Friday, September 5, 2008

Food, or rather drink, for thought


I'd say the staff in the Government Information Center represents a pretty fair sample of San Franciscans as a whole, and, as such, we have among our ranks several restaurant enthusiasts. That explains how an interesting intellectual property quandary came to my attention recently.

Here's the scene: there's a hot new restaurant in town, and much of the buzz surrounding the restaurant emanates from a renown bartender who has come up with some edgy cocktails to complement the restaurant's largely experimental menu. The fledgling restaurant seems to be getting a boost from people who want to taste this bartender's signature drinks.

Now, judging by the portrayal of the restaurant business based on what I've seen on TV dramas (admittedly not the most reliable source of information, but what am I, some kind of librarian?), the kitchen of a hot dining establishment is a pretty high-stress place. It wouldn't be surprising, then, to learn that said bartender has parted ways with the restaurant.

And now for the intellectual property question: can the restaurant keep serving the cocktails?

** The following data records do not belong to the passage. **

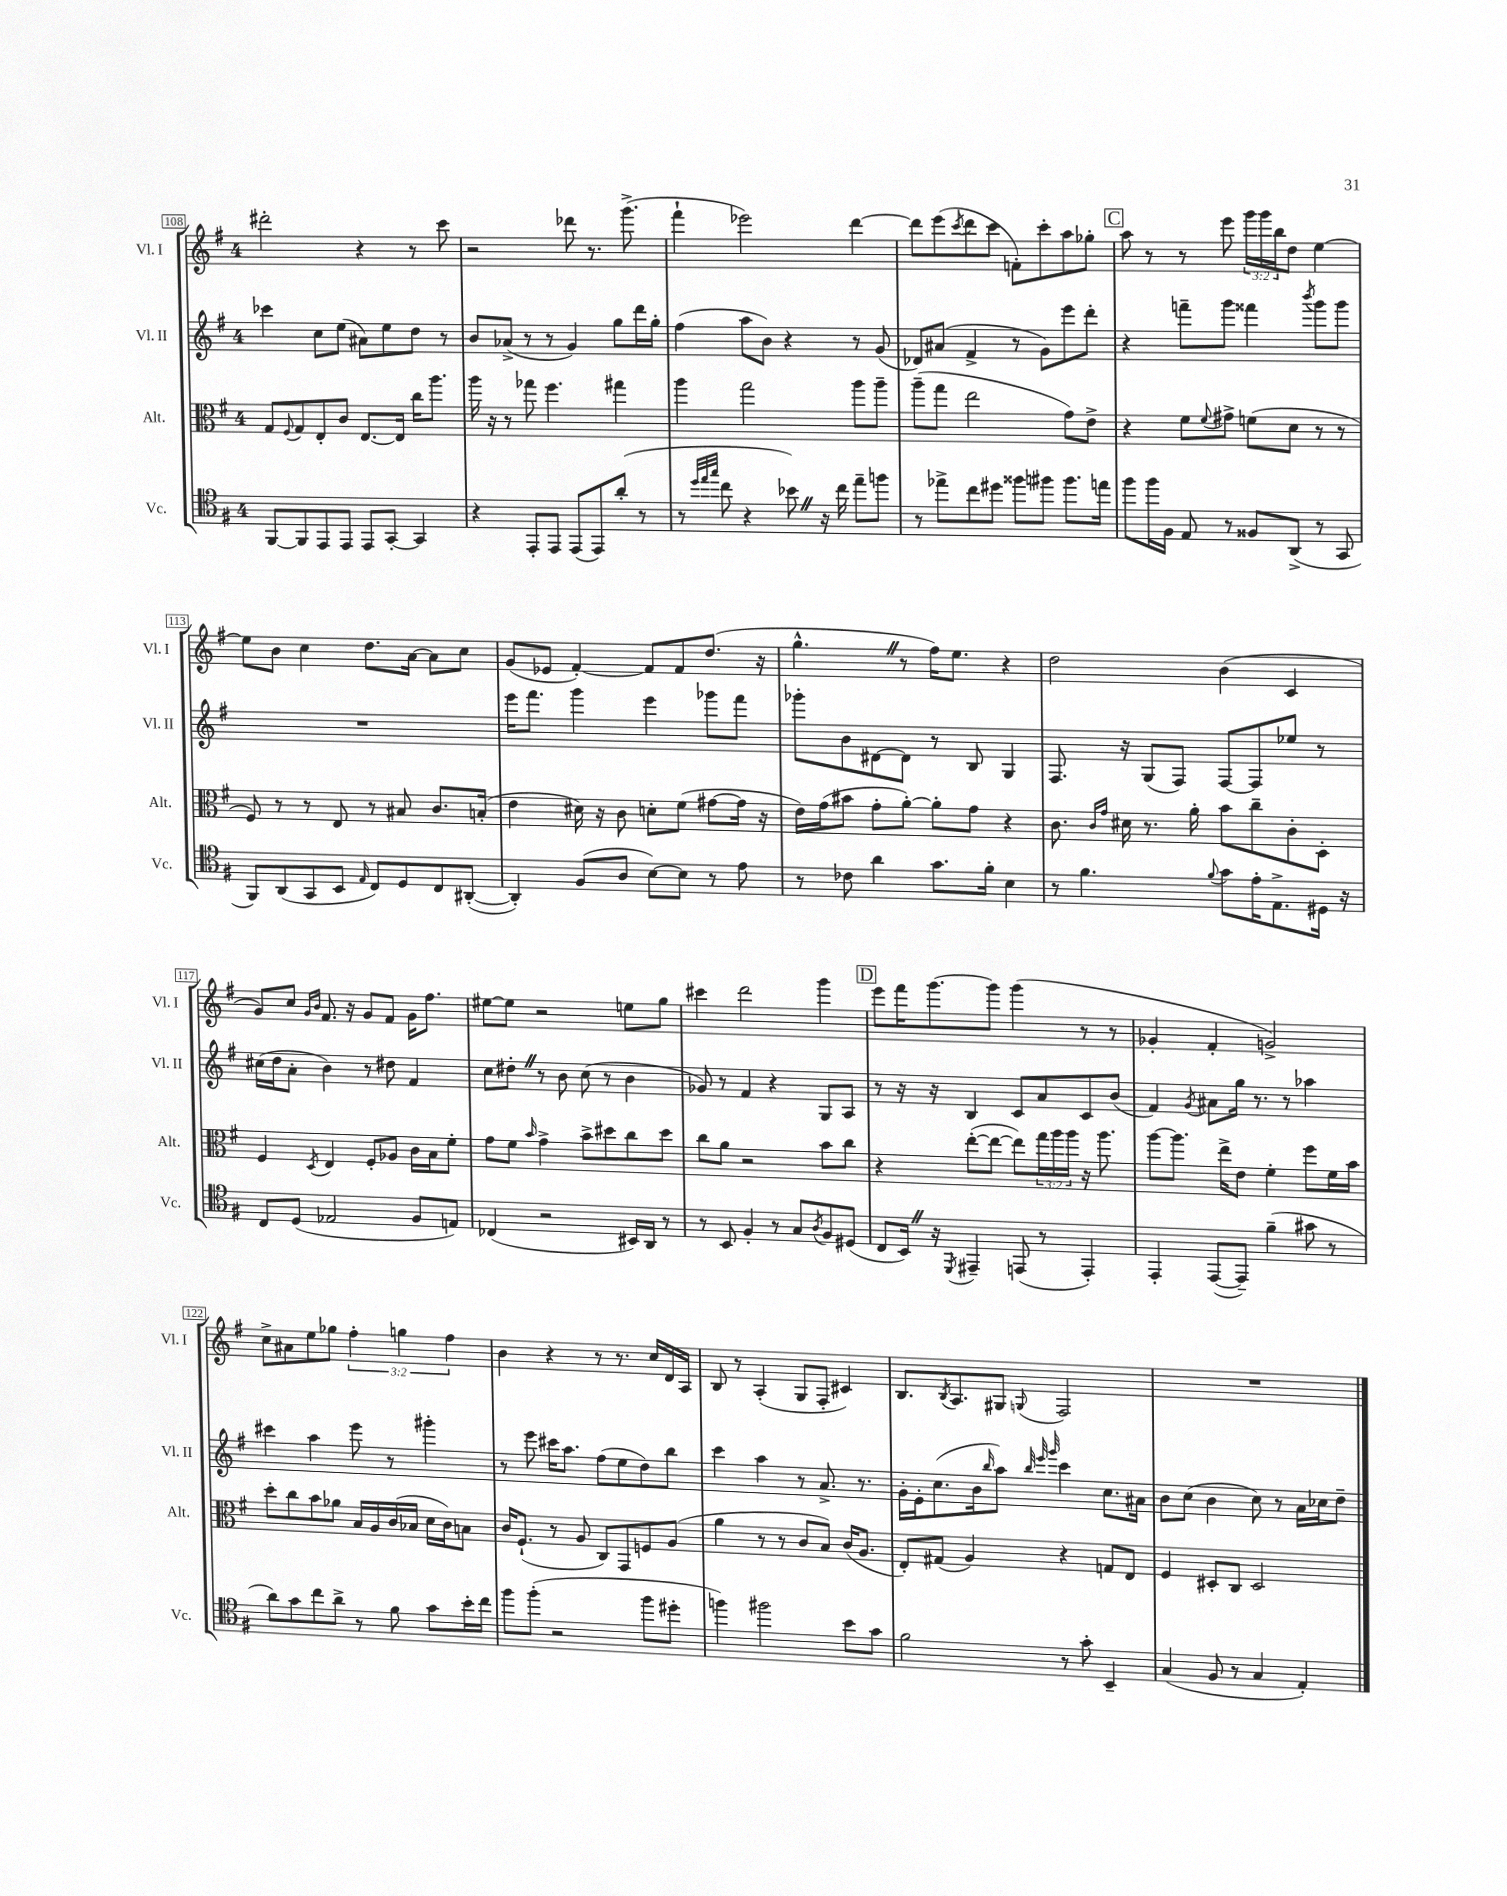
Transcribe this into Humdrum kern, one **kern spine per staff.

**kern	**kern	**kern	**kern
*staff4	*staff3	*staff2	*staff1
*clefC4	*clefC3	*clefG2	*clefG2
*k[f#]	*k[f#]	*k[f#]	*k[f#]
*M4/4	*M4/4	*M4/4	*M4/4
[8FF#/L	8G/L	4ccc-\	2ddd#'\
.	8qqF#/	.	.
8FF#/]	8G/	.	.
8EE/	8E'/	8cc\L	.
8EE/J	8c/J	(8ee\J	.
8EE/L	[8.E/L	8a#\L)	4r
[8GG'/J	.	8ee\	.
.	16E/]Jk	.	.
4GG/]	16cc\LK	8dd\J	8r
.	8.aa\J	.	.
.	.	8r	8ccc\
=	=	=	=
4r	16aa\	8b/L	2r
.	16r	.	.
.	8r	(8a-^/J	.
8EE'/L	8gg-\	8r	.
8EE/J	4.ff#\	8r	.
(8EE/L	.	4g/)	8ddd-\
8EE/)	.	.	8.r
(8a'/J	4gg#\	8gg\L	.
.	.	.	(8.ggg^\
8r	.	16ddd\L	.
.	.	16gg'\JJ	.
=	=	=	=
8r	4aa\	(4ff#\	4fff#`\
32qqdd/LLL	.	.	.
32qqee/	.	.	.
32qqgg/JJJ	.	.	.
8cc\	.	.	.
4r	2gg\	8aa\L	2eee-\)
.	.	8b\J)	.
8b-\)	.	4r	.
16r	.	.	.
16cc\	.	.	.
8ee~\L	8aa\L	8r	[4ddd\
8ff\J	8aa~\J	(8g/	.
=	=	=	=
8r	(8aa~\L	8d-/L)	8ddd\]L
8ee-^\L	8gg\J	(8a#/J	(8eee\
.	.	.	8qccc/
8cc\	2ee\	4f#^/	8ddd\
8dd#\J	.	.	8ccc\J
8ff##\L	.	8r	8f'\L)
8ff#\J	.	8g\L)	8ccc'\
8.ff#\L	8g\L)	8eee\	8aa\
.	8e^\J	8ddd'\J	8gg-'\J
16ee\Jk	.	.	.
=	=	=	=
8ff#\L	4r	4r	8aa\
16ff#\L	.	.	8r
16F#\JJ	.	.	.
8E/	8f#\L	8fff~\L	8r
.	8qqf#/	.	.
8r	8g#^\J	8ggg\J	8eee\
8F##/L	(8f\L	4fff##\	24ggg\LL
.	.	.	24ggg\
.	.	.	24bb\J
(8AA^/J	8d\J	.	8dd\J
.	.	8qbbb/	.
8r	8r	8ggg\L	[4ee\
8GG/	8r	8ggg\J	.
=	=	=	=
8FF#/L)	8F#/)	1r	8ee\]L
(8AA/	8r	.	8b\J
8GG/	8r	.	4cc\
8BB/J	8E/	.	.
16qqE/	.	.	.
8C/L)	8r	.	8.dd\L
8D/	8B#/	.	.
.	.	.	[16a\Jk
8C/	8.c/L	.	8a\]L
([8AA#'/J	.	.	8cc\J
.	(16B'/Jk	.	.
=	=	=	=
4AA#'/])	4e\	16eee\LK	(8g/L
.	.	8.fff#\J	.
.	.	.	8e-/J
(8F#/L	16d#\)	4ggg\	[4f#'/)
.	16r	.	.
8A/J	8c\	.	.
[8B\L)	8d'\L	4eee\	8f#/]L
8B\]J	(8f#\J	.	8f#/
8r	[8g#\L	8ggg-\L	(8.dd/J
8e\	16g#\]Jk	8fff#\J	.
.	16r	.	16r
=	=	=	=
8r	16e\LL)	8ggg-'\L	4.gg^^\
.	(16g\J	.	.
8c-\	8b#\J	8b\	.
4a\	8g'\L	[8d#\	.
.	[8a'\J)	8d#\]J	8r
8.g\L	8a'\]L	8r	16ff#\LK)
.	.	.	8.ee\J
.	8g\J	8B/	.
16f#'\Jk	.	.	.
4B\	4r	4G/	4r
=	=	=	=
8r	8.c\	8.F#/	2dd\
4.f#\	.	.	.
.	16qqc/LL	.	.
.	16qqg/JJ	.	.
.	16d#\	16r	.
.	8.r	(8G/L	.
.	.	8F#/J)	.
.	16a'\	.	.
8qqf#/	.	.	.
8g\L	8b\L	[8F#/L	(4b\
16e'\K	8cc~\	8F#/]	.
8.E^\	.	.	.
.	8c'\	8ee-/J	4c/
16D#\Jk	8D'\J	8r	.
16r	.	.	.
=	=	=	=
8C/L	4F#/	(16cc#\LL	8g/L)
.	.	16dd\J	.
(8D/J	.	8a'\J	8cc/J
.	.	.	16qqg/LL
.	8qD/	.	16qqb/JJ
2E-/	4E/	4b\)	8.f#/
.	.	.	16r
.	8F#'/L	8r	8g/L
.	8A-/J	8dd#\	8f#/J
8F#/L	16c\LL	4f#/	16g\LK
.	16B\J	.	8.ff#\J
8E/J)	8f#'\J	.	.
=	=	=	=
(4C-/	8g\L	8cc\L	[8ee#\L
.	8f#\J	8dd#'\J	8ee#\]J
.	16qqb/	.	.
2r	4g^\	8r	2r
.	.	8b\	.
.	8b^\L	(8cc\	.
.	8dd#\	8r	.
16BB#/LL)	8cc\	4b\	8ee\L
16AA/JJ	.	.	.
8r	8dd#\J	.	8gg\J
=	=	=	=
8r	8cc\L	8g-/)	4ccc#\
8BB/	8a\J	8r	.
4F#'/	2r	4f#/	2ddd\
8r	.	4r	.
8G/L	.	.	.
8qA/	.	.	.
8F#/	8b\L	8G/L	4ggg\
(8D#/J	8cc\J	8A/J	.
=	=	=	=
8C/L	4r	8r	8eee\L
16BB/Jk)	.	16r	16fff#\K
16r	.	16r	[8.ggg\
8qDD/	.	.	.
4EE#~/	([8ee'\L	4B/	.
.	8ee\_J	.	8ggg\]J
(8EE/	8ee\]L)	8c/L	(4ggg\
8r	24gg\L	8a/	.
.	24aa\	.	.
.	24aa\JJ	.	.
4EE'/)	16r	8c/	8r
.	8.aa\	.	.
.	.	(8b/J	8r
=	=	=	=
4EE'/	[8aa\L	4f#/)	4g-'/
.	8.aa\]J	.	.
.	.	8qg/	.
([8EE/L	.	8a#\L	4f#'/
.	16ee^\LK	.	.
8EE~/]J)	8e\J	16gg\Jk	.
.	.	8.r	.
(4f#~\	4f#'\	.	2g^/)
.	.	8r	.
8g#\	8ff#\L	4aa-\	.
8r	16f#\L	.	.
.	16b\JJ	.	.
=	=	=	=
8a\L)	8dd'\L	4ccc#\	8cc^\L
8g\	8cc\	.	8a#\
8cc\	8b\	4aa\	8ee\
8a^\J	8a-\J	.	8gg-\J
8r	16B/LL	8eee\	6ff#'\
.	16A/	.	.
8f#\	(16c/	8r	.
.	.	.	6gg\
.	16B-/JJ	.	.
8g\L	16d\LL	4ggg#'\	.
.	16c\J)	.	.
.	.	.	6ff#\
16b'\L	8B\J	.	.
16cc\JJ	.	.	.
=	=	=	=
8ff#\L	16c/LK	8r	4b\
.	(8.F#`/J	.	.
(8ff#'\J	.	8eee\	.
2r	8r	16ccc#\LK	4r
.	.	8.aa\J	.
.	8A/	.	.
.	8C/L)	(8ff#\L	8r
.	8GG/	8ee\	8.r
8ff#\L	8F/	8dd\)	.
.	.	.	16cc/LL
8dd#'\J	(8A/J	8bb\J	16d/
.	.	.	16A/JJ
=	=	=	=
4ff\)	4a\	4ccc\	8B/
.	.	.	8r
2ff#\	8r	4aa\	(4A'/
.	8r	.	.
.	8c/L	8r	8G/L
.	8B/J)	8.a^/	8F#'/J
8b\L	(16c/LK	.	4c#/)
.	8.A/J	8.r	.
8g\J	.	.	.
=	=	=	=
2f#\	8E'/L)	16g'\LL	8.B/L
.	.	16e'\J	.
.	(8G#/J	(8.cc\	.
.	.	.	8qB/
.	.	.	8.A/
.	4A/)	.	.
.	.	16b\k	.
.	.	16qqbb/	.
.	.	8aa\J)	8G#/J
.	.	32qqbb/	.
.	.	32qqeee/	.
.	.	32qqggg/	8qqG/
8r	4r	4ccc\	2F#/
8g'\	.	.	.
4BB~/	8G/L	8.cc\L	.
.	8E/J	.	.
.	.	16a#\Jk	.
=	=	=	=
(4G/	4F#/	8b\L	1r
.	.	(8cc\J	.
8F#/	8D#'/L	4b\	.
8r	8C/J	.	.
4G/	2D#/	8cc\)	.
.	.	8r	.
4E'/)	.	16a\LL	.
.	.	16cc-\J	.
.	.	8dd~\J	.
==	==	==	==
*-	*-	*-	*-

In this blog, I've already discussed at length the difficulties surrounding intellectual property and foodstuffs. The same would probably go for drinks. It's tricky to satisfy the non-obviousness requirement for a patent when the invention is a combination of known ingredients. To qualify for a patent, the result would have to be surprising to a person with reasonable skill in that area. That would mean that the combination of ingredients would have to be be surprising to, say, a bartender. And by surprising, I don't think that "wow, this tastes like chocolate" or "I'm really surprised that this actually tastes good" would qualify. If you mix vodka, cranberry juice, amaretto and lime and it suddenly turns into breakfast cereal, maybe. But probably not.

How about copyright? The drink itself wouldn't qualify (it's not a literary, dramatic, or artistic work). The drink description, as written on the menu, is certainly under the purview of copyright. That wouldn't mean that the restaurant couldn't continue to make the drink, but, if the bartender owned the copyright to the description, they'd have to change it. But, since the bartender would have created the description in the course of her normal work duties, the employer (the restaurant) would have a pretty strong claim that it was a work made for hire, meaning the employer would own the copyright anyway.

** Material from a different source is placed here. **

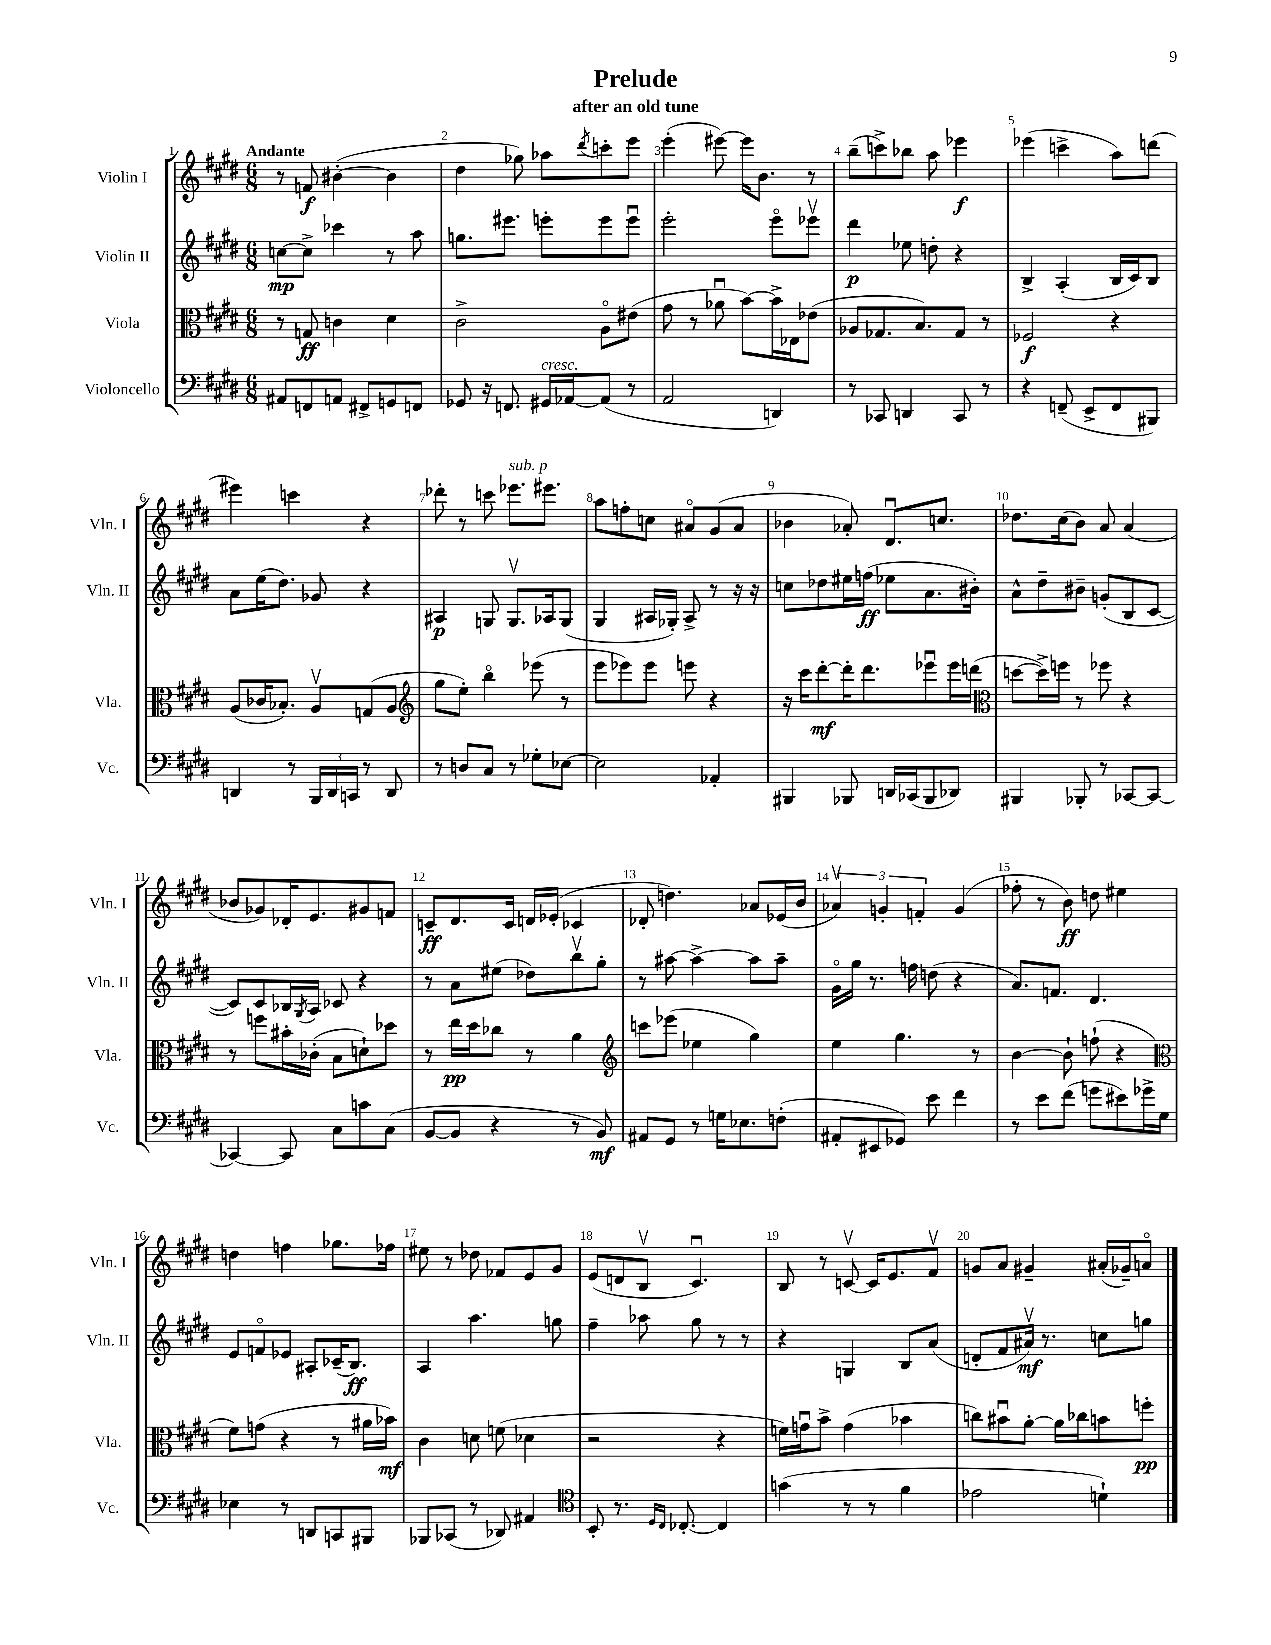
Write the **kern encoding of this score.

There doesn't seem to be much recourse for a jilted bartender leaving a restaurant. The best way to retain control over a drink recipe would probably be to keep it to yourself. Hey, it's worked for Coca Cola for a long time.

I should note that all of this is speculation. Nobody around the office has actually heard of any bartenders or restaurant owners getting into a scuffle over improper use of a drink (which is different from people getting into scuffles over improper behavior after a few drinks).

There is, however, a lesson to be learned here. The next time someone offers you one of their "patented [insert drink name here]," you can say something like "You know, I find it highly unlikely that your cocktail, regardless of how unique and tasty it is, satisfies the non-obvious subject matter requirement adopted by the USPTO as set out in Title 35, Section 103 of US Code." You'll be the life of the party!